From my experience in college classrooms and a college prep high school, I have found that there is not an enormous difference between advanced high school and traditional college students. They are going through many of the same issues, if with somewhat different levels of freedoms and choices available. The unit which I will describe in my paper and illustrate with a handout and video clips was developed from the standard college term paper assignment, which high school students can undertake at a very sophisticated level if given appropriate guidance.

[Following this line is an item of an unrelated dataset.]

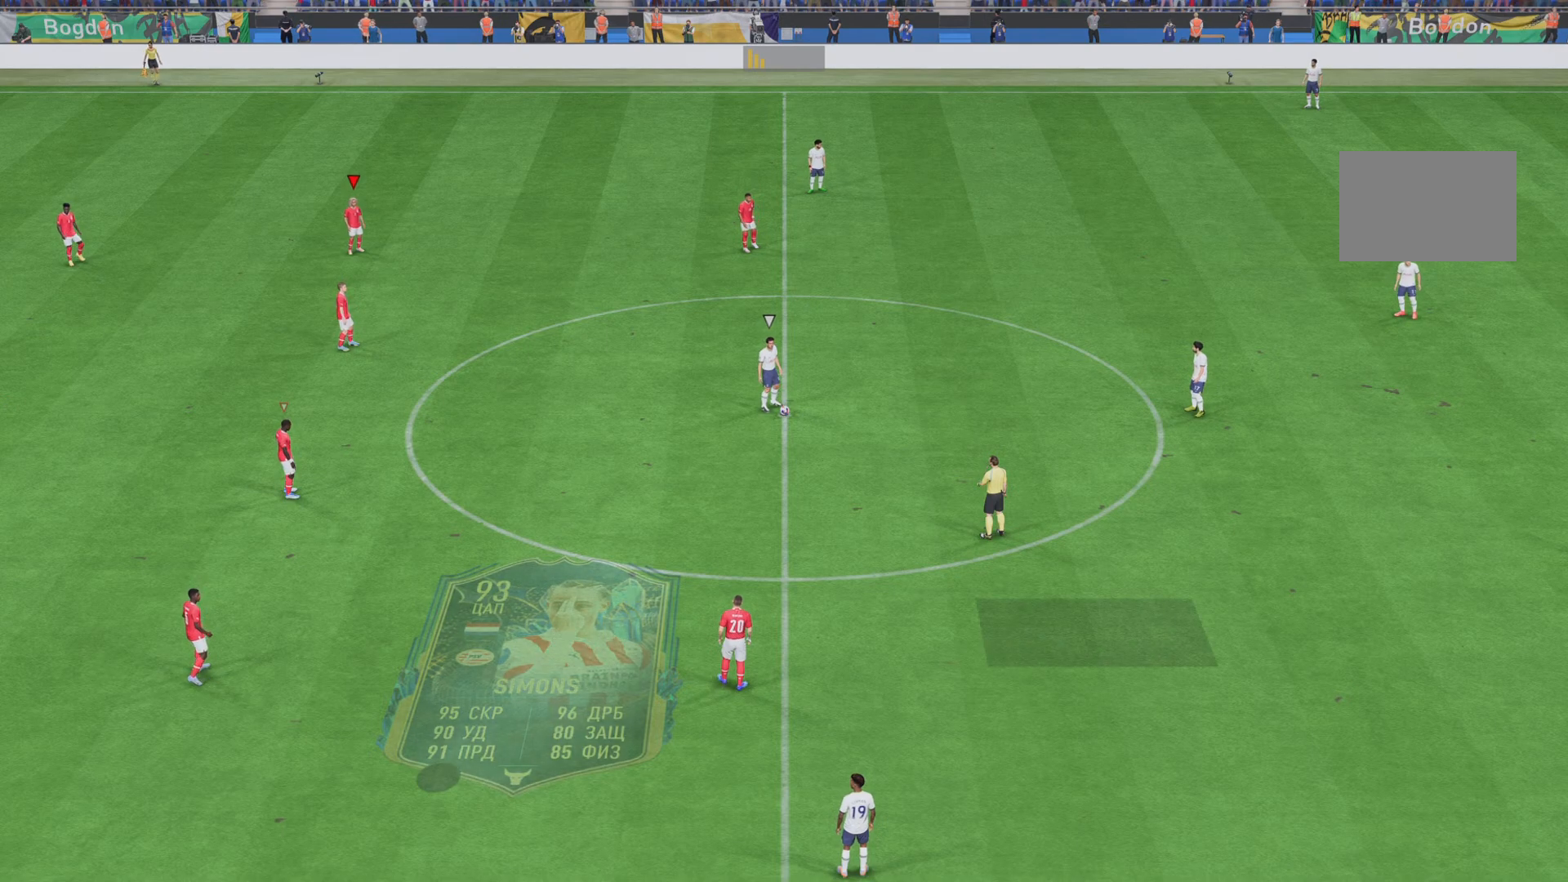
{"buttons": [], "left_stick": "down", "right_stick": "center", "events": [[50, "left_stick", "down-left"], [433, "left_stick", "down"]]}
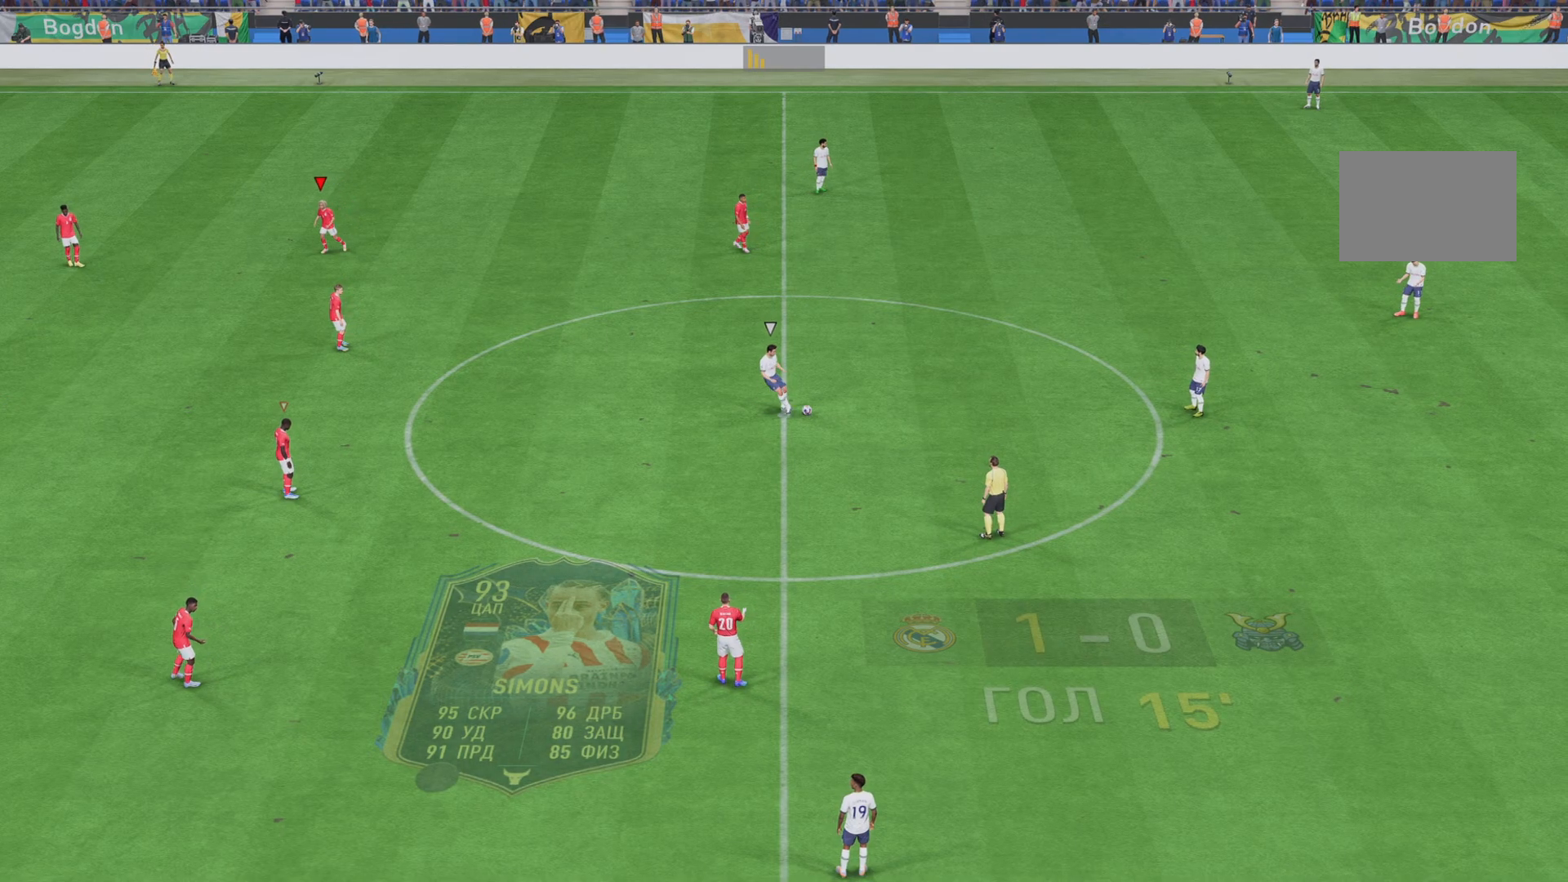
{"buttons": [], "left_stick": "down", "right_stick": "center", "events": [[167, "left_stick", "center"], [217, "L2", "down"], [451, "L2", "up"], [451, "left_stick", "down"]]}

This project begins with a close reading of Iliad 10 and 23 in order to set the stage; they also read secondary literature to deepen their understanding of Greek epic and Homeric cultural norms. Then the students read the Latin of Caesar’s de Bello Gallico 5.44, the story of Veranus and Pullo, again with additional secondary resources. Finally the students read the Latin of the footrace in Aeneid 5 and, after a discussion of their perceptions of the fairness of Nisus’ actions and the outcome of the scene, the students read the Latin of Aeneid 9.176-502 where the young friends die. These are three very different selections, despite their thematic similarities, requiring the students to differentiate between Greek and Roman culture and literary style, between epic narrative and historical commentary, and between ancient mores and their own. The students have been translating and discussing Vergil for three to four months by the time we start this project, and it serves as a nice pause and readjustment of their focus on the Aeneid.

At each stage of the unit the students have been journaling so that they have notes and ideas for the paper that they must write incorporating all three authors and at least three secondary resources for Homer and Caesar and five for Vergil. The students have access to Jstor and a fair selection of textbooks and other resources through the school library and my own in order to supplement the articles and chapters provided as a starting point for discussion. While I am editing their first full draft, we turn to an exploration of modern representations of some of the themes of this unit: friendship, peer leadership, athletic competition, and warfare. Scenes from The Return of the King, Harry Potter, Dodgeball, and Saving Private Ryan are my standard contributions to the viewings and discussion. The students then have an assignment to bring in their own clips to illustrate the themes that they see in the ancient literature. In our viewing and discussion, rooted as it is in the texts we are exploring, the students usually find a greater understanding of the points they were trying to make in their papers. They are able to complete their finals drafts, therefore, with more refinement and confidence because they better understand the continuity of mankind’s exploration of these themes.

Many of the elements to which the students react the most strongly relate to their conceptions fair play; their opinion of Nisus and Euryalus is very different after Book Five than it is after Book 9. The youth of the pair also elicits strong reaction; they relate much more viscerally to Vergil’s pair than either Homer or Caesar, even though Caesar’s story was (theoretically) real. The realities of war and the loss of human life for Vergil are also much more tangible after this unit. In the end, these young adults begin to ask: how do they react when faced with danger or difficult decisions in the presence of their friends and those they admire? This project sounds daunting to the students when I first describe it, but, because it is accomplished in stages, they learn how to approach serious academic writing and how research can enrich their understanding of the text they are so close to as they translate day by day. They make deep and lasting connections to Vergil, his world becomes much more real to them, and they return to daily translation with renewed interest and openness. They see, at last, the forest and the trees.